* **WHAT NEEDS TO BE DONE**:
Some lines below hold "синдром". Pick them out and copy them.

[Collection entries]
[Start of section]
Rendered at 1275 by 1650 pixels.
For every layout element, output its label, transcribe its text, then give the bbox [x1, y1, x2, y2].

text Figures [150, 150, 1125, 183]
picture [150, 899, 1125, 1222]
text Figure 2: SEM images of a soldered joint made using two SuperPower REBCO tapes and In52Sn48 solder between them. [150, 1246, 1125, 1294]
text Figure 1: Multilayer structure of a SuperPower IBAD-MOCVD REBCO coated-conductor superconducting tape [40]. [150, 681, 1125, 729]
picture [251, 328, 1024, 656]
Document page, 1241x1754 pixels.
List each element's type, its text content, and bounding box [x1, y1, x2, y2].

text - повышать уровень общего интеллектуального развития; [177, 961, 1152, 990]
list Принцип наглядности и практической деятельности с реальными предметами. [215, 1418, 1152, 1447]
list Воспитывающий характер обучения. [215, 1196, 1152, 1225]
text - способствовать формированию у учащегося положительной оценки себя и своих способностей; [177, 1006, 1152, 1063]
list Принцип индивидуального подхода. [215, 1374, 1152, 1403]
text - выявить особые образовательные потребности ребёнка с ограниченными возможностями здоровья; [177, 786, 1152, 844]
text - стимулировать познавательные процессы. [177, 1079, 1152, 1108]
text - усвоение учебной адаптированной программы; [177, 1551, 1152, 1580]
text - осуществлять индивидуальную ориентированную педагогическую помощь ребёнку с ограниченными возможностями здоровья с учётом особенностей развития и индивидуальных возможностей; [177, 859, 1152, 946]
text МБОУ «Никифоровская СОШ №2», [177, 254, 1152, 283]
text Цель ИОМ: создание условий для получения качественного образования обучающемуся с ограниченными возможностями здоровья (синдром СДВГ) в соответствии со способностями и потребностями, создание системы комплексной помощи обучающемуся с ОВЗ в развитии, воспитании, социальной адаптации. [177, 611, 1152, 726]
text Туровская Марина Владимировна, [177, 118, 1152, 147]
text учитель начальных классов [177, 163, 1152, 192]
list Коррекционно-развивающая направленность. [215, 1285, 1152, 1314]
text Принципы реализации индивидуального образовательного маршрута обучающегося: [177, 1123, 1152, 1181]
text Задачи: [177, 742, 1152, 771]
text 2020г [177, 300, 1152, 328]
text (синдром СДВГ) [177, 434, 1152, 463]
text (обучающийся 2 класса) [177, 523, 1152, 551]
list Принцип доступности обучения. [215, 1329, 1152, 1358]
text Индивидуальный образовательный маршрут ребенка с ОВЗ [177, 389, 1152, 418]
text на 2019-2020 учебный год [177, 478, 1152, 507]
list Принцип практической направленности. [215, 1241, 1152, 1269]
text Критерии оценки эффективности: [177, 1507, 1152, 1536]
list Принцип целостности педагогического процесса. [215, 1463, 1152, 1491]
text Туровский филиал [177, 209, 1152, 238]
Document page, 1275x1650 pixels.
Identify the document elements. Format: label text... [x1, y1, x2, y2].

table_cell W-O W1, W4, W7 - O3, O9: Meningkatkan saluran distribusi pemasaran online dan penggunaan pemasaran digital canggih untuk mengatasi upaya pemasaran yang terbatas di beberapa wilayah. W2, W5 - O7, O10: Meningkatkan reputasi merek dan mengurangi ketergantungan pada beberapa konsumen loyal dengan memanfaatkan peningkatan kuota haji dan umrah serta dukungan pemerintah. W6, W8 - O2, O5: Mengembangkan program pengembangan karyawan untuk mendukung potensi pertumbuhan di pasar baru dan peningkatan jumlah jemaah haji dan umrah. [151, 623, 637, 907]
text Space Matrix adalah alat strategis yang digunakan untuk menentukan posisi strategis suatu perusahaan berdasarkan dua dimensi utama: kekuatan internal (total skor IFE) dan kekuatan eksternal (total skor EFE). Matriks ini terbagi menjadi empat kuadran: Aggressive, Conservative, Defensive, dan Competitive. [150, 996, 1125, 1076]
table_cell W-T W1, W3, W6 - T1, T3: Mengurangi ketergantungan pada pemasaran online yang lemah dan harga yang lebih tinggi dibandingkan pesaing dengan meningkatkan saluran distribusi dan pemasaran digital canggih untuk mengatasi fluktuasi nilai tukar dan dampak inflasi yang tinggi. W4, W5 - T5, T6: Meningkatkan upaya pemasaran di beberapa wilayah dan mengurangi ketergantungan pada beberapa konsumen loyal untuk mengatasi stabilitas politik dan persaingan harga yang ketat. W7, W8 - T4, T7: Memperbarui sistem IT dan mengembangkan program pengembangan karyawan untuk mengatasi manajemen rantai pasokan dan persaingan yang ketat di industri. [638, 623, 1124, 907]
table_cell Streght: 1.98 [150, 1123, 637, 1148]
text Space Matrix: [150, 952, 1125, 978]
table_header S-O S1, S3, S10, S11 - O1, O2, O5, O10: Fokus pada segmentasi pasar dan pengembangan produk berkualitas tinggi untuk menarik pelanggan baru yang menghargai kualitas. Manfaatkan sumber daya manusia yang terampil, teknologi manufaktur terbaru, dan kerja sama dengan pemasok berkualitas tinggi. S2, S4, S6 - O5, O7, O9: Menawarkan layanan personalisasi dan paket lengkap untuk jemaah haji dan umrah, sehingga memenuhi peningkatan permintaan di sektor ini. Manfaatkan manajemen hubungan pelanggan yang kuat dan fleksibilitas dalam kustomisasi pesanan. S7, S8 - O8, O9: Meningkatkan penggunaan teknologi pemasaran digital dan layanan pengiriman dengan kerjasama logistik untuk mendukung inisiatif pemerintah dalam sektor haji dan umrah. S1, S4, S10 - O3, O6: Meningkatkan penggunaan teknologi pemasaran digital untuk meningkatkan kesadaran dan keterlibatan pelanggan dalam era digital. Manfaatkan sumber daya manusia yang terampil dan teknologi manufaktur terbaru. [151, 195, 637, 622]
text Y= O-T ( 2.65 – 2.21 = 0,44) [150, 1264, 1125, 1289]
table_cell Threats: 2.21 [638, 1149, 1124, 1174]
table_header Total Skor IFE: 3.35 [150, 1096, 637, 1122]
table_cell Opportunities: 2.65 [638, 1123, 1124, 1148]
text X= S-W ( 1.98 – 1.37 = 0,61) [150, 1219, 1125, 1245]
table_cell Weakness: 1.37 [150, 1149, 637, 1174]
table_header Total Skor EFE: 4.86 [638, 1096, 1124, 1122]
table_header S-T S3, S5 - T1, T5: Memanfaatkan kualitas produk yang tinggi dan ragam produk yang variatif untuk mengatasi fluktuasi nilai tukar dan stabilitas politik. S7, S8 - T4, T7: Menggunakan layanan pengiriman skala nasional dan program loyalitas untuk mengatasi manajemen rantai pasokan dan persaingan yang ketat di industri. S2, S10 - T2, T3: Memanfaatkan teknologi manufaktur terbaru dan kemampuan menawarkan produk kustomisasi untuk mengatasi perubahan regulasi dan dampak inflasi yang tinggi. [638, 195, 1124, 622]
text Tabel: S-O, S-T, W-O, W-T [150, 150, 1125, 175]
[End of section]
* **RESPONSE FOR THIS EXERCISE**:
text Цель ИОМ: создание условий для получения качественного образования обучающемуся с ограниченными возможностями здоровья (синдром СДВГ) в соответствии со способностями и потребностями, создание системы комплексной помощи обучающемуся с ОВЗ в развитии, воспитании, социальной адаптации. [177, 611, 1152, 726]
text (синдром СДВГ) [177, 434, 1152, 463]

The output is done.